PARIS — In what would be the largest fraud of its kind by a rogue trader, a junior employee at French banking giant Societe Generale cost the company $7.2 billion by making disastrous bets on European stock prices through a series of unauthorized and wildly outsized transactions, the bank said Thursday.
The alleged fraud by 31-year-old Jerome Kerviel staggered Societe Generale, France's second-largest bank. Its disclosure delivered a new blow to a European banking industry already reeling from losses on American sub-prime mortgage securities -- including a $3-billion write-down announced Thursday by Societe Generale itself.
"With everybody already quite scared about financial stocks, this creates even more of a threat to this sector," said Olivier de la Ferriere, a financial analyst at Richelieu Finance in Paris. "There is a real confidence crisis anyway [and] this does not help."
It also raised the possibility that the bank, in its haste to close out Kerviel's bad bets, may have exacerbated the European stock plunge earlier this week. That decline, in turn, was partly responsible for the U.S. Federal Reserve's extraordinary three-quarter-point interest rate cut Tuesday.
Societe Generale's chairman, Daniel Bouton, said in a letter to shareholders that immediately after discovering the scale of the alleged fraud Saturday, he decided to liquidate Kerviel's futures positions "in all urgency to avoid even worse consequences, given [their] size." Futures contracts allow traders to bet on the value of securities at a later date.
Bank officials said during a conference call Thursday in Paris that they had unwound all the transactions from Monday to Wednesday before publicly disclosing the alleged fraud. They added that the bank suffered an "enormous loss" because of unfavorable market conditions but that there was no evidence Kerviel personally profited from the scheme.

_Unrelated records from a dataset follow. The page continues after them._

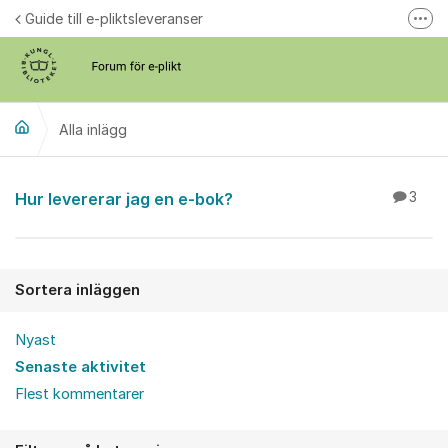
Hoppa till innehåll
Guide till e-pliktsleveranser
Fler
Forum för plikt
kb.se
Alla inlägg
Alla inlägg
Hur levererar jag en e-bok?
3
Sortera inläggen
Nyast
Senaste aktivitet
Flest kommentarer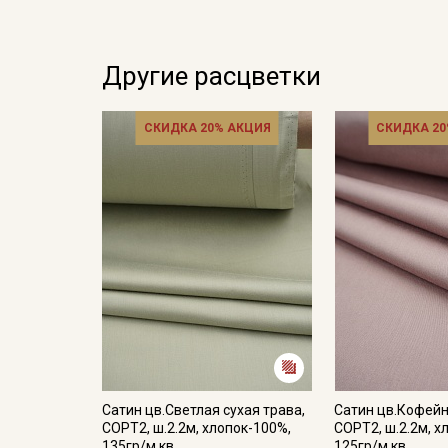
Другие расцветки
СКИДКА 20% АКЦИЯ
СКИДКА 20
Сатин цв.Светлая сухая трава,
Сатин цв.Кофейн
СОРТ2, ш.2.2м, хлопок-100%,
СОРТ2, ш.2.2м, х
135гр/м.кв
125гр/м.кв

The timing and nature of Societe Generale's sales were unclear, however, as was their effect on European exchanges. Those markets plummeted more than 5% on Monday on the heels of a steep sell-off in Asian markets.
The Fed announced its rate cut early the next morning. A Fed official said the central bank was unaware of the Societe Generale situation when it took action, according to the Reuters news agency. The Fed maintained Tuesday that it dropped rates in response to "a weakening of the economic outlook" and deteriorating conditions in the financial markets.